In a letter earlier this month, Alabama denied Kennedy the ability to contact any SEC school and seven future nonconference opponents, including The Citadel.

The Citadel?

“When we make a rule that guys can transfer whenever they want to transfer, how are we supposed to get people to do what they should do?” Saban asked.

Yeah, it’s a shame, that.  If you don’t pay the help, how else can a poor ol’ head coach keep them in line?  I mean… well, let Nick do a little more hole digging.

“I’m not talking about as football players, I’m talking about as people. I’m talking about making good choices and decisions. … If a guy is missing class and I say you’re not going to play in this game because you’re missing class, which I’ve done on occasion, and he says, ‘I’m transferring,’ is that good?”

Except that’s not what we’re talking about here.  Let Kirby Smart explain.

“Most people get a graduate degree where? Where they got their undergrad or somewhere else? Usually somewhere else,” Smart said. “So if they’re going to graduate school for that purpose somewhere else, I don’t see the issue. … If they want to do that, they should be able to do that.”

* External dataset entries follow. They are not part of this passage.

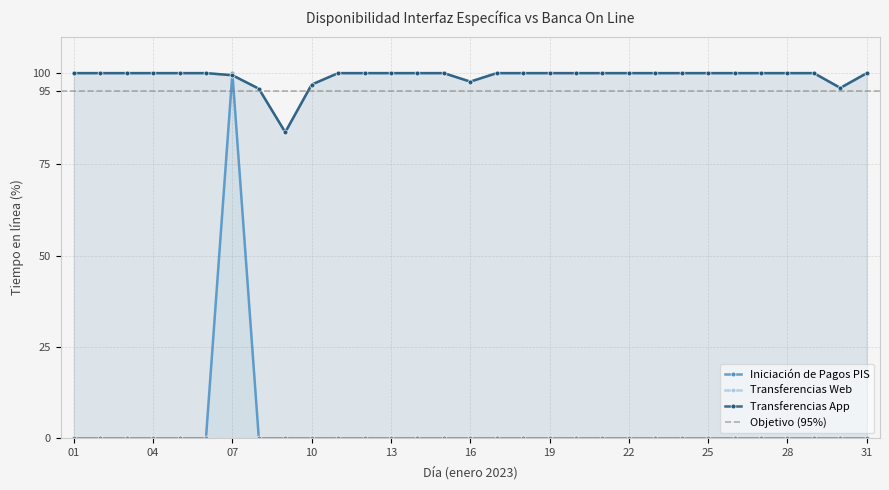

True or false: Transferencias App and Transferencias Web cross at least once.

False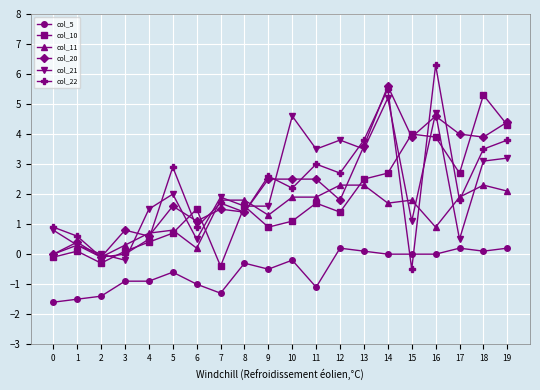

What is the minimum value shown in the chart?

-1.6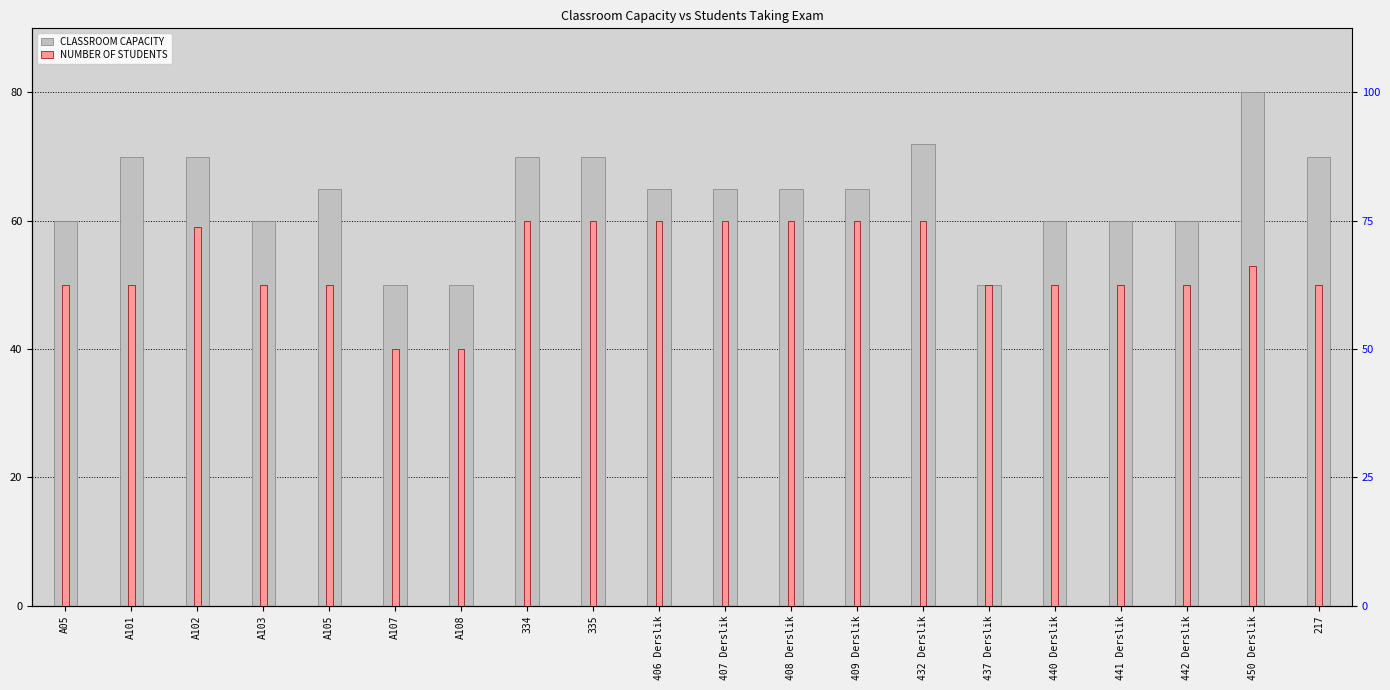

What is the smallest value displayed?

40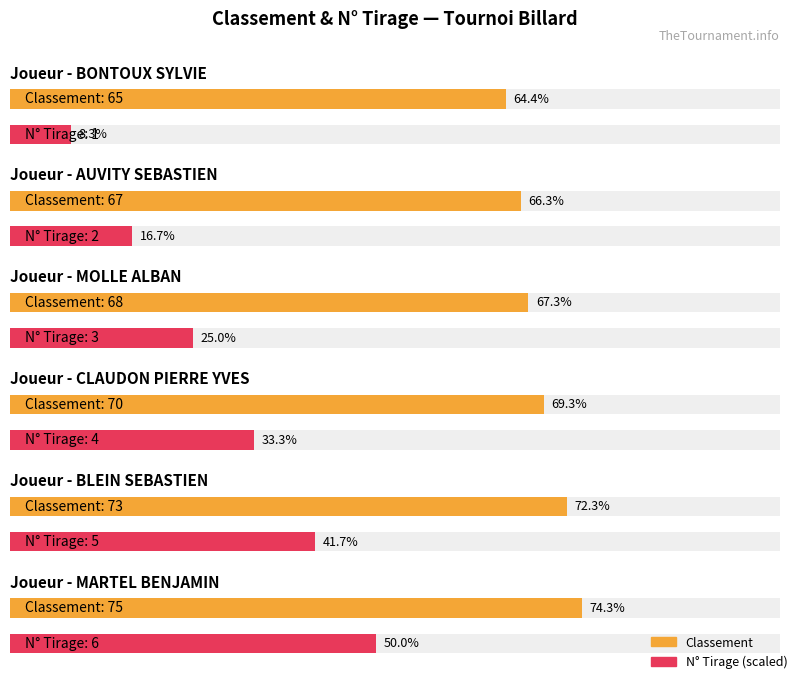

True or false: Maximum utilization has a value of 2 at AGNEL FLORENT.

False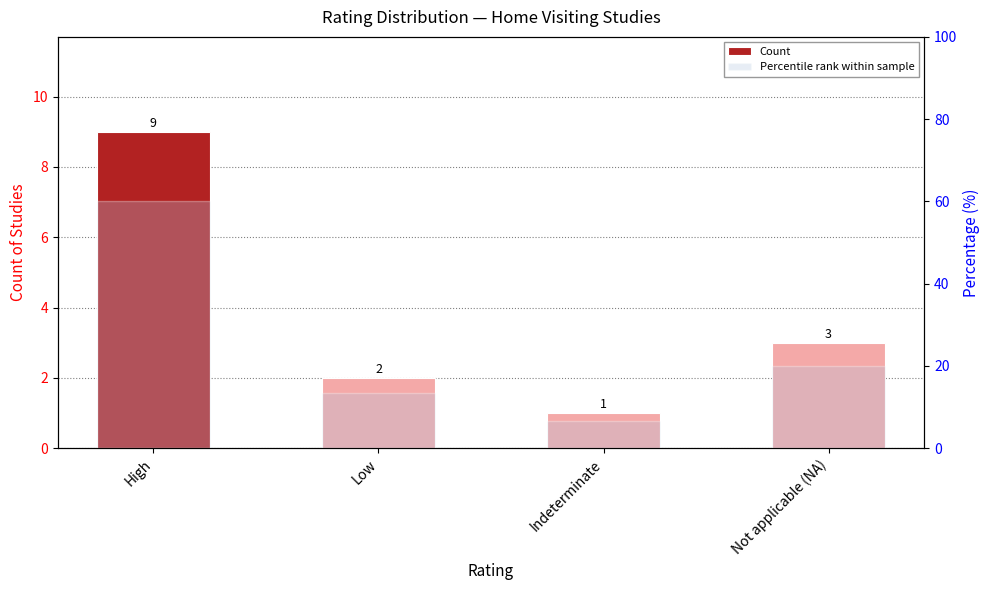

Is the value of Count at High greater than the value of Percentile rank within sample at High?

No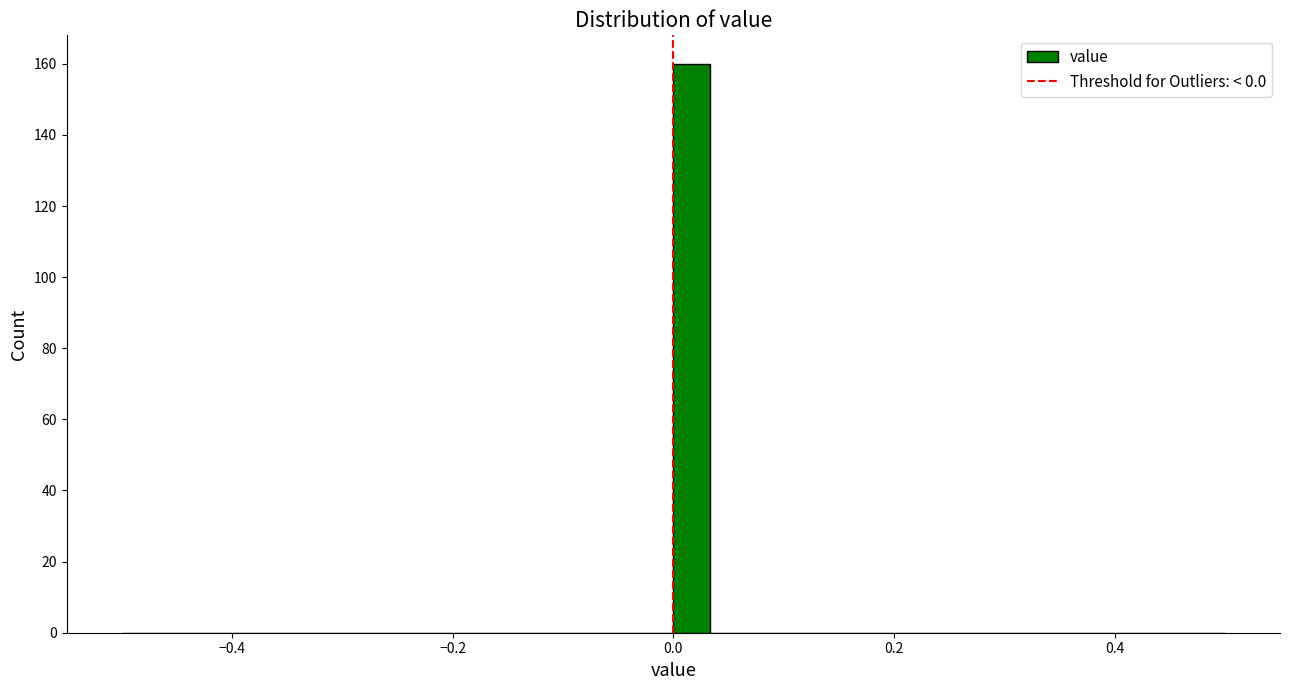

Around what value on the x-axis is the tallest bar? Give the approximate position of its centre, as read against the axis.

0.02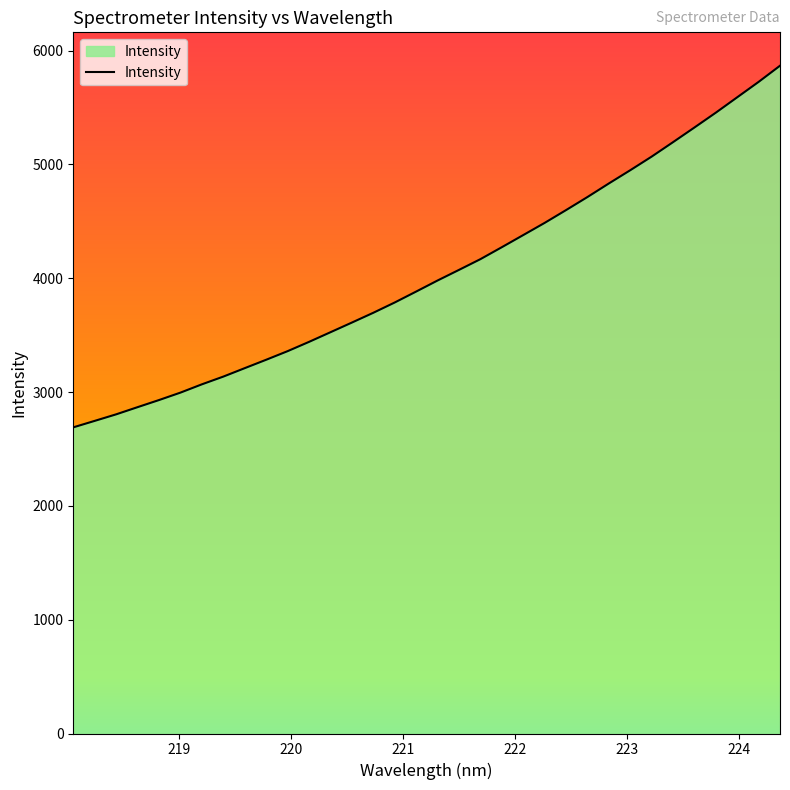

What is the minimum value shown in the chart?

2690.0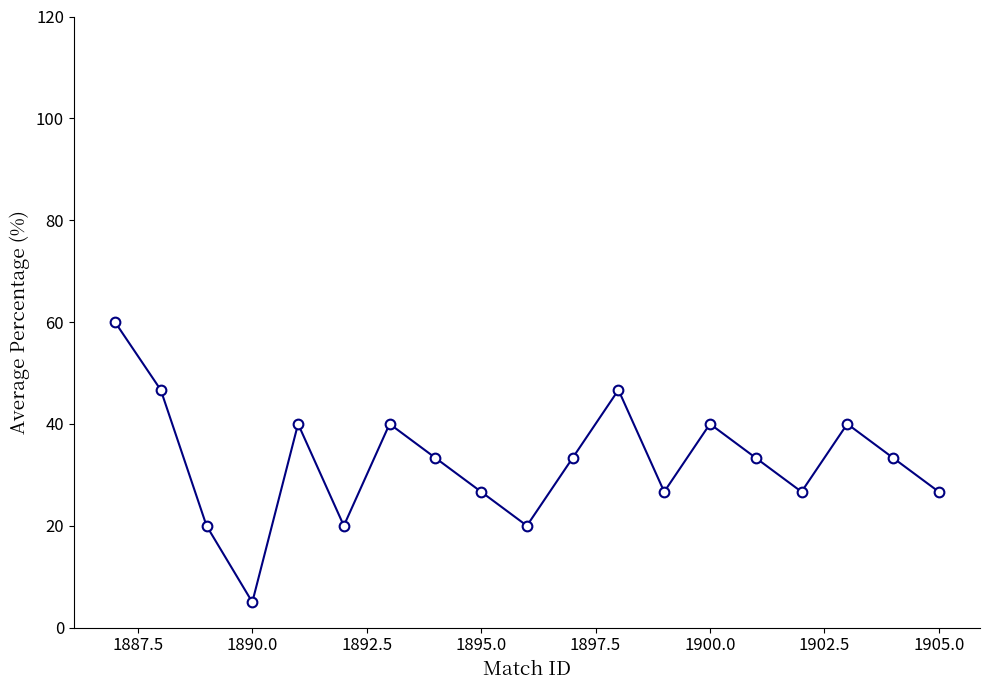

What is the sum of all values?

618.3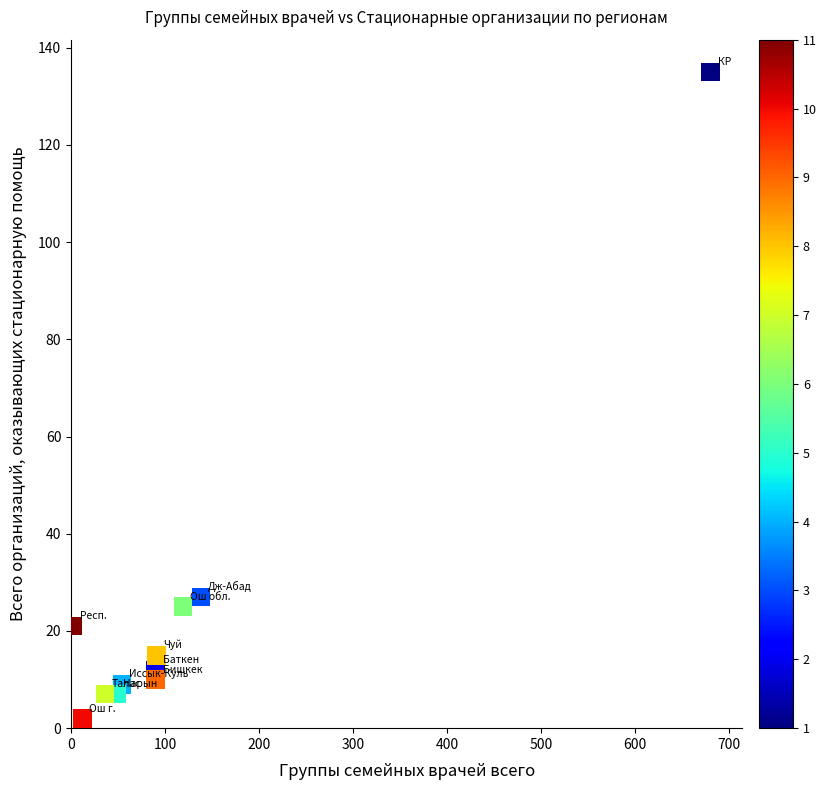

What is the average X value?

124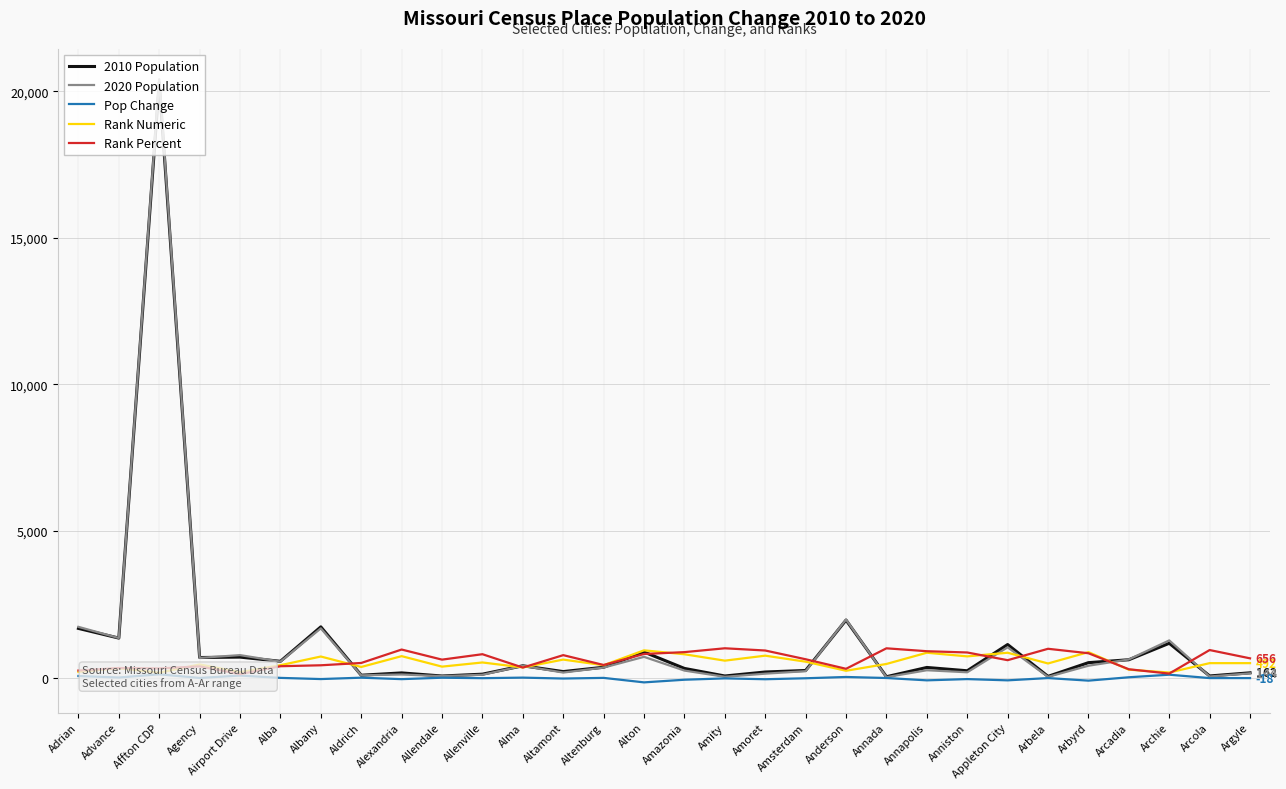

Where is Rank Numeric nearest to the value 547?

Amsterdam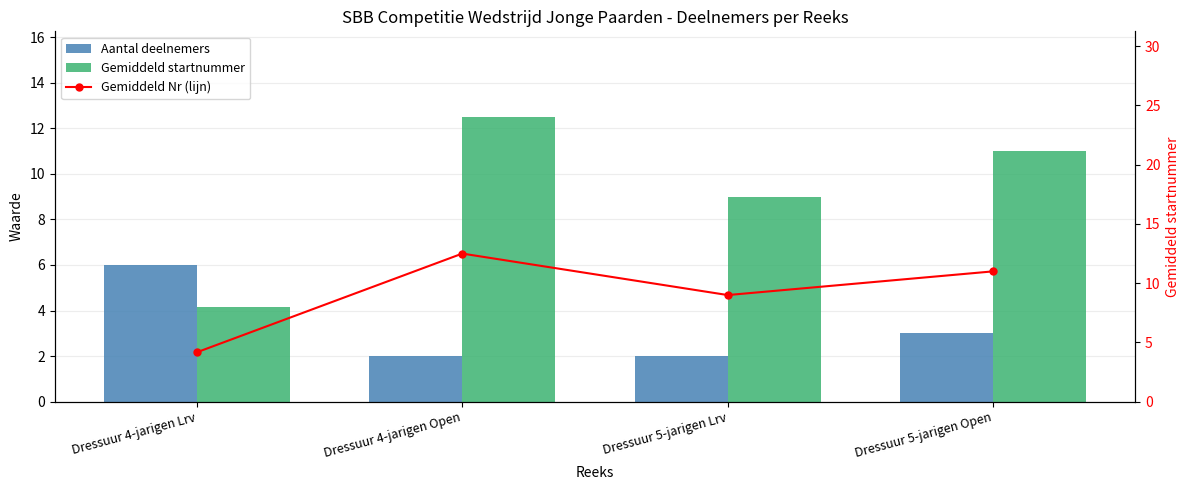

List the series in order of their peak value, highest first.

Gemiddeld startnummer, Gemiddeld Nr (lijn), Aantal deelnemers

Smart shut down the idea that it was unfair that one program could invest the time and energy to develop players only for them to leave and benefit a rival.

“You mean just like we do with coaches, right?” Smart said. “Just like I left Alabama and all of the secrets that I learned when I was there went with me. Muschamp took all those secrets from LSU. Jimbo [Fisher] took all those secrets from LSU. Now Jeremy [Pruitt] has all those secrets. I don’t see it that way.”

The kids in question are graduates.  They’ve made good choices and decisions.  Saban’s pissy, but not because they’re throwing away their lives.  It’s all about loss of control.  At least Ed Orgeron’s honest about that.

“I’m just not for it,” Orgeron said. “I think if a kid’s going to go play in another conference it’s stuff like that, it’s fair. I’d hate to see one of our guys go to our opponents. I don’t think it’s in the spirit of the sport.”

The spirit of the sport?  If you’re a coach, you know what that means.